Export Qdrant collection data to CSV format with optimized performance.

```bash
vec2tidb qdrant dump \
  --qdrant-collection-name my_collection \
  --output-file export.csv
```

**Command Options**

| Option                     | Description                                    |
|----------------------------|------------------------------------------------|
| `--qdrant-collection-name` | Qdrant collection name (required)              |
| `--output-file`            | Output CSV file path (required)                |
| `--limit`                  | Maximum number of records to export            |
| `--no-vectors`             | Exclude vector data from export                |
| `--no-payload`             | Exclude payload data from export               |
| `--batch-size`             | Batch size for processing (default: 500)       |
| `--max-concurrent-batches` | Concurrent batch requests (default: 5)         |
| `--buffer-size`            | File buffer size in bytes (default: 10000)     |


#### Command: `qdrant benchmark`

To run performance benchmarks with different configurations.

```bash
vec2tidb qdrant benchmark \
  --qdrant-api-url http://localhost:6333 \
  --qdrant-collection-name test_collection \
  --tidb-database-url mysql+pymysql://root:@localhost:4000/test \
  --dataset midlib \
  --workers 1,2,4 \
  --batch-sizes 100,500
```

**Command Options**

| Option                     | Description                                                                                      |
|----------------------------|--------------------------------------------------------------------------------------------------|
| `--qdrant-api-url`         | Qdrant API endpoint.

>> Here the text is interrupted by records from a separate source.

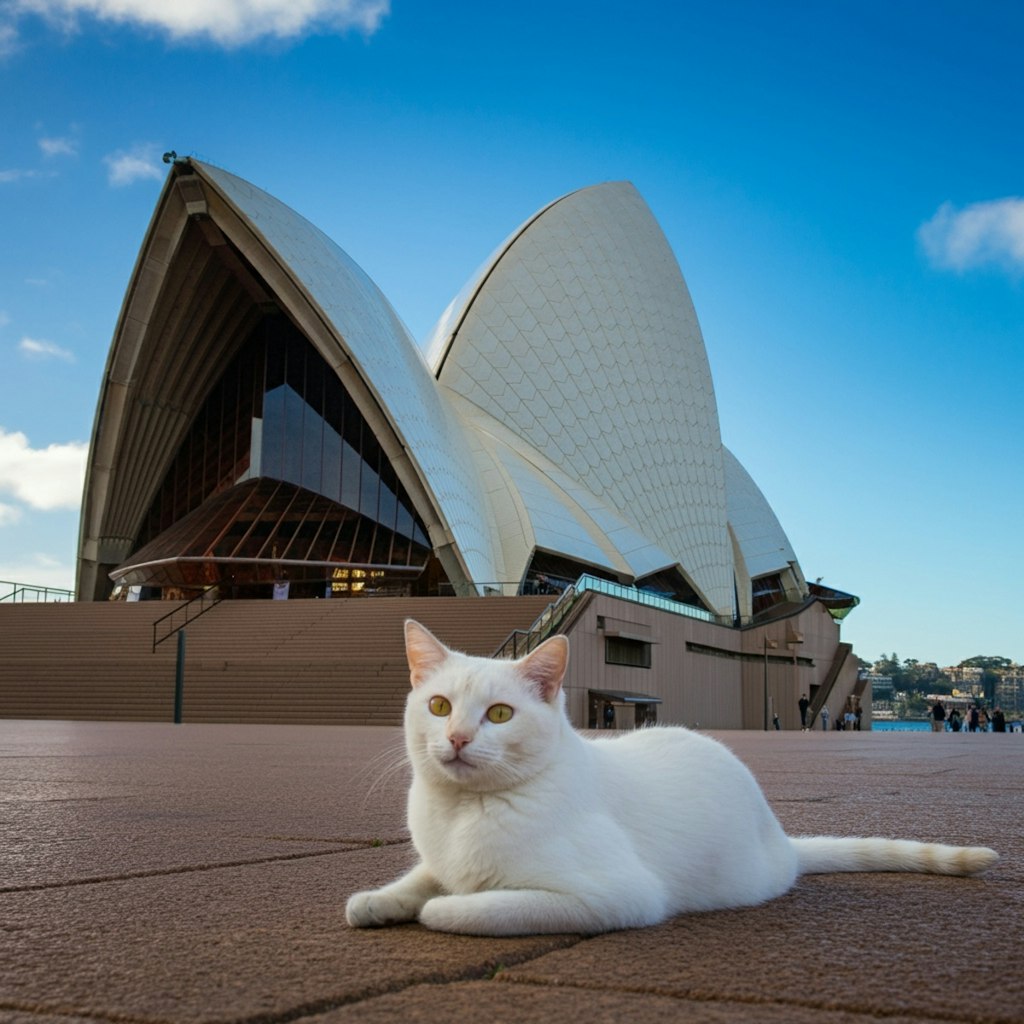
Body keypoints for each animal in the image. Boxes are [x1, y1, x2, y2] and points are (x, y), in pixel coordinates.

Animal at [346, 614, 999, 937]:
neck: (462, 810)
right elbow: (419, 879)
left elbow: (471, 907)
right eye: (438, 706)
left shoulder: (614, 895)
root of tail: (781, 838)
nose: (457, 738)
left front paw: (439, 909)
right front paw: (377, 902)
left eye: (500, 715)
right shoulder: (437, 858)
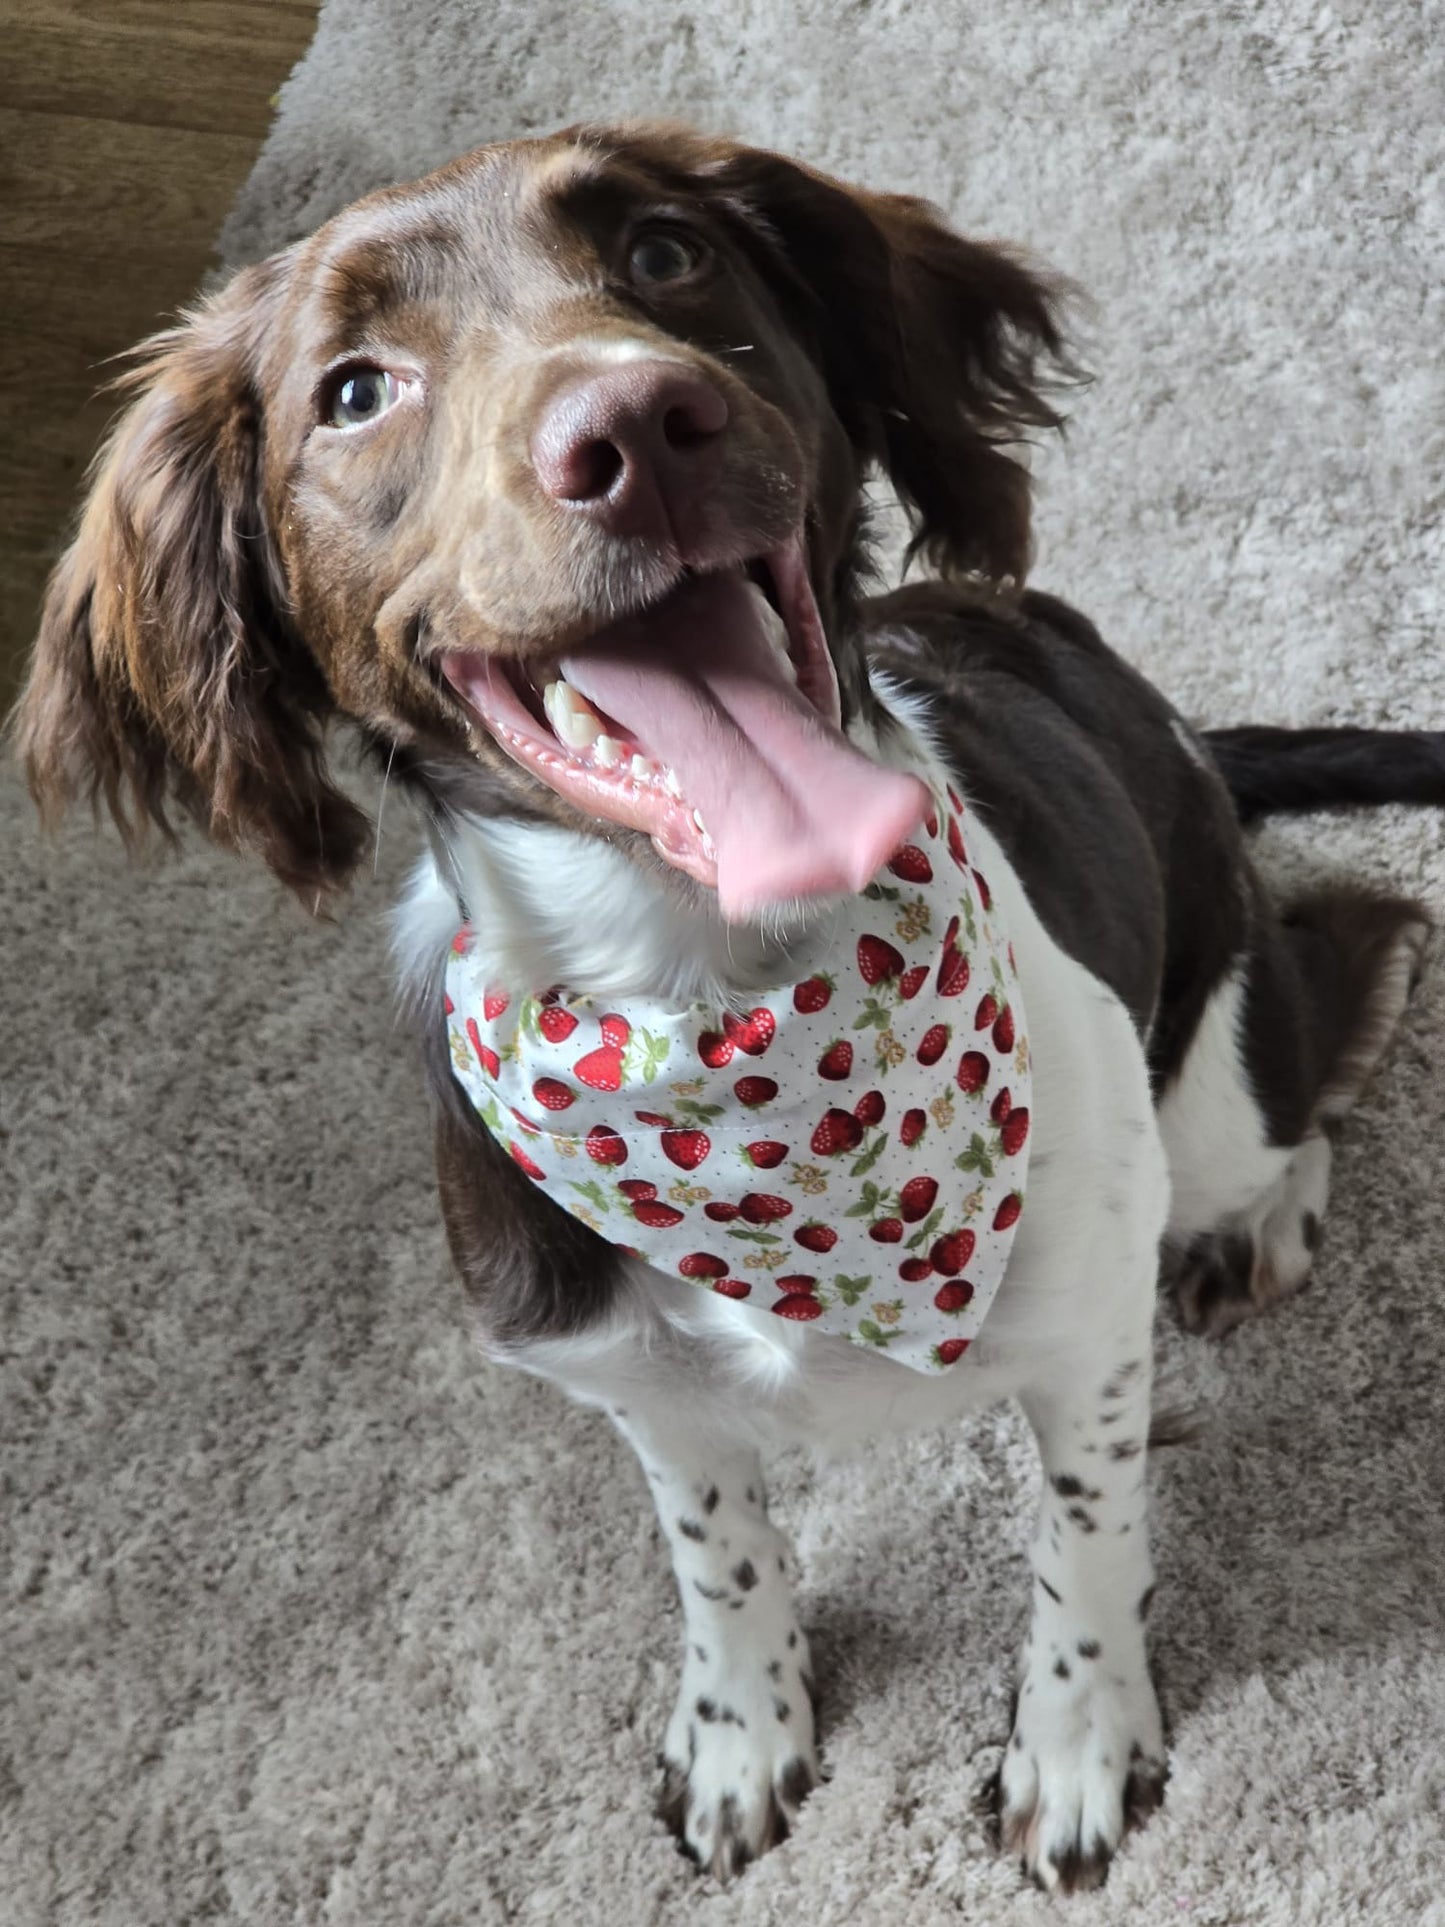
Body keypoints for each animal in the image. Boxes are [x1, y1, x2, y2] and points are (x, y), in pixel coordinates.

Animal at [14, 124, 1445, 1896]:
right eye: (354, 391)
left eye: (665, 253)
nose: (633, 427)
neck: (727, 1019)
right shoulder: (632, 1378)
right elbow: (720, 1551)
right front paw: (742, 1727)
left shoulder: (1084, 1334)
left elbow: (1084, 1544)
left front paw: (1076, 1740)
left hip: (1214, 1083)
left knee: (1344, 982)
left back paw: (1264, 1213)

Default: `http://localhost:6333`                                           |
| `--qdrant-api-key`         | Qdrant API key (if authentication is enabled)                                                    |
| `--qdrant-collection-name` | Name of the source Qdrant collection (required)                                                  |
| `--tidb-database-url`      | TiDB connection string. Default: `mysql+pymysql://root:@localhost:4000/test`                    |
| `--dataset`                | Auto-load sample dataset: `midlib`, `qdrant-docs`, `prefix-cache`                |
| `--snapshot-uri`           | Custom snapshot URI for auto-loading data (overrides --dataset)                                 |
| `--workers`                | Comma-separated list of worker counts to test. Default: `1,2,4,8`                               |
| `--batch-sizes`            | Comma-separated list of batch sizes to test. Default: `100,500,1000`                           |
| `--table-prefix`           | Prefix for benchmark table names. Default: `benchmark_test`                                     |


## Development

For development setup and contribution guidelines, see [DEVELOPMENT.md](DEVELOPMENT.md).

## License

This project is licensed under the MIT License - see the [LICENSE](LICENSE) file for details.